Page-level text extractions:
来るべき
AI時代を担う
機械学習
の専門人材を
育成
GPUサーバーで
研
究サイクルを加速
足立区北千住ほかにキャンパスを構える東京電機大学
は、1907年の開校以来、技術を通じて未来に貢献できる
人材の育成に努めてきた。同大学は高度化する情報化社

PROBLEM TO WORK ON> Retype the data in full and match it exactly.

SOLUTION TO THE EXERCISE>
来るべき
AI時代を担う
機械学習
の専門人材を
育成
GPUサーバーで
研
究サイクルを加速
足立区北千住ほかにキャンパスを構える東京電機大学
は、1907年の開校以来、技術を通じて未来に貢献できる
人材の育成に努めてきた。同大学は高度化する情報化社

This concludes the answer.